JESPER KOCH (b.1967): Dreamscapes for Cello and Orchestra, Arcadia Lost for Violin and Orchestra, Lonesome for Clarinet, Strings, Harp and Percussion.

Catalogue Number: 11V066
Label: Dacapo
Reference: 6.220579
Format: SACD hybrid
Price: $16.98
Description: Koch's idiom is neo-Romantic and very tonal, with an emphasis on melody and lyricism. Dreams, nostalgia and the escape into worlds of the mind are recurring themes in his music. The substantial three-movement Cello Concerto deals with different kinds of dreamscapes; the opening movement inhabits a magical world of day-dreaming, the eloquent, long-breathed solo part only briefly disturbed by the orchestra's intrusive attempt to reintroduce 'real life'. The slow movement is a tender lullaby, again interrupted and this time reaching a powerful climax with a sense of conflict, resolved by the calm alliance of an off-stage flugelhorn with the cello, which helps to restore order. The ambitious finale is an Hungarian fantasia, partly in homage to the dancelike 'Hungarian gypsy' finales in the Romantic tradition, and partly in tribute to Ligeti, who died while Koch was working on the concerto, though both the lively folk elements and the reflective passages are more influenced by Bartók.

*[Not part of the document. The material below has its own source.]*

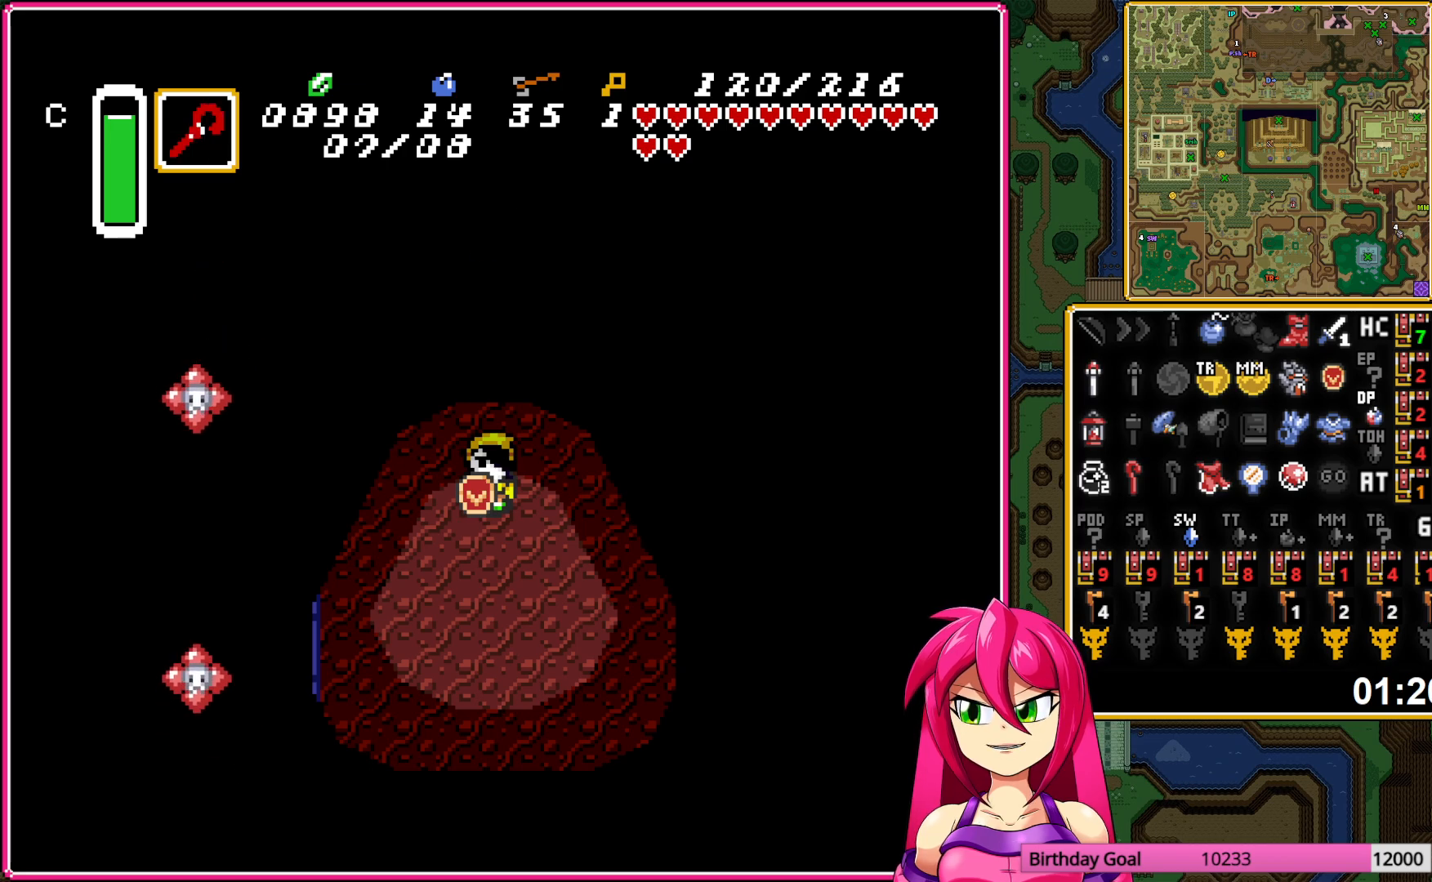
{"buttons": ["A", "DPAD_UP"], "events": [[200, "DPAD_RIGHT", "down"], [233, "DPAD_DOWN", "down"], [267, "DPAD_RIGHT", "up"], [350, "DPAD_DOWN", "up"], [367, "A", "down"], [483, "DPAD_UP", "down"]]}
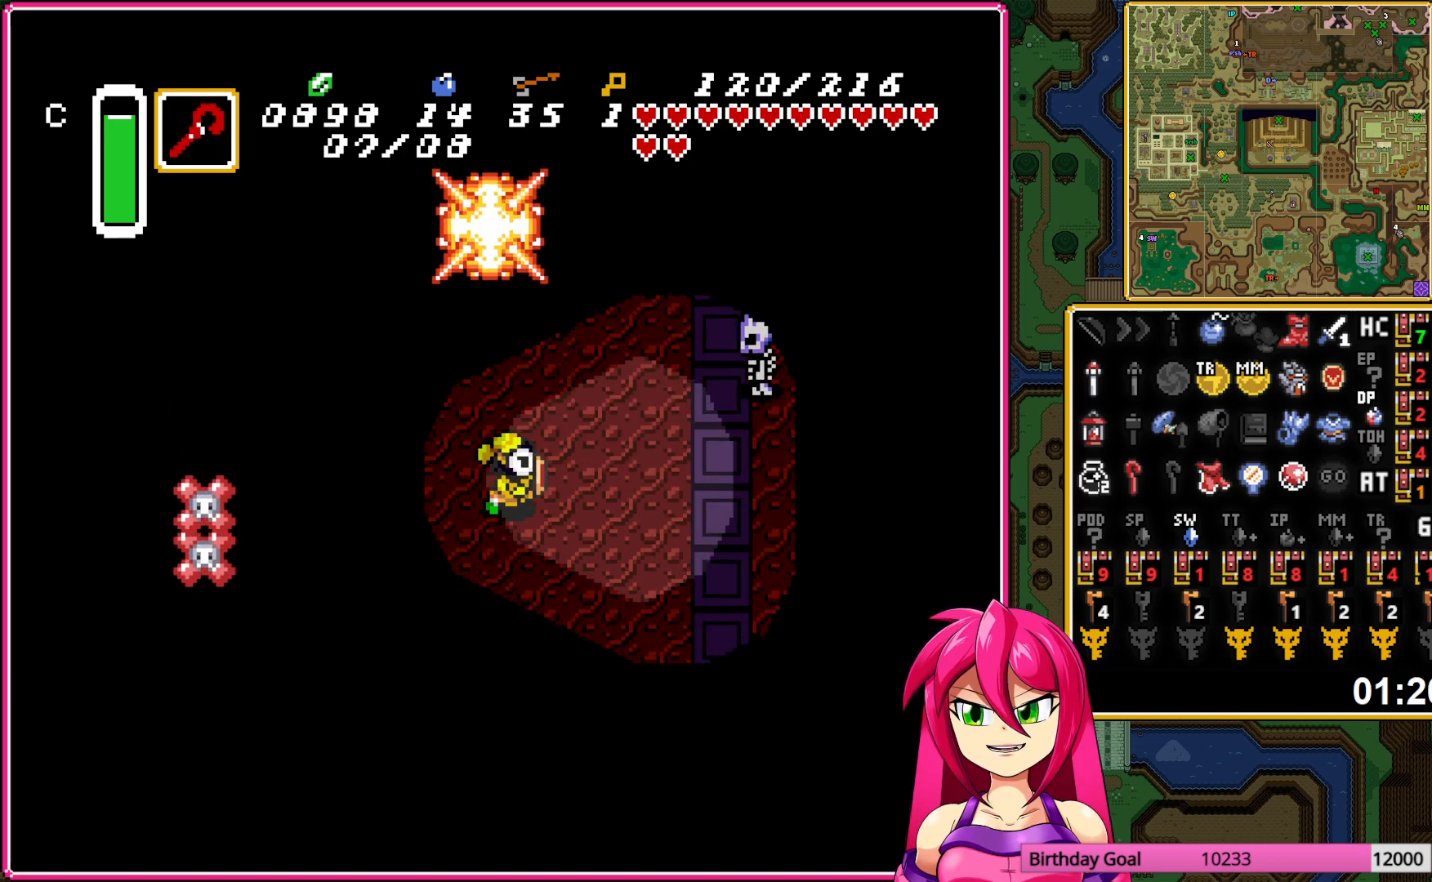
{"buttons": ["A"], "events": [[167, "DPAD_UP", "up"]]}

Arcadia Lost is in every way the epitome of the re-imagined Romantic concerto, beginning with its inspiration, Shelley's rich evocation of Venice, with its sinister overtones of insanity, thwarted love and lost creativity, Julian and Maddalo. The work is more dramatic than the dreamy cello concerto, the first movement shadowy and haunted, vividly pictorial and with a sense of mounting narrative tension; the second is a nocturne, full of evanescent ghostly visions, and the third is a pastorale, welcoming the new day. The clarinet concerto Lonesome is a set of variations on a lovely, melancholy theme. The work is wistful and sad, but not morbid or monochrome; there is a good deal of emotional variety, as the clarinet, which plays almost continuously throughout, makes a few attempts to amuse itself with no companions (it is the only wind instrument on stage) in some slightly frantic, upbeat variations, but in the end the mood of resignation wins out. Michaela Fukačová (cello), Eugen Tichindeleanu violin), John Kruse (clarinet), Odense Symphony Orchestra; Justin Brown.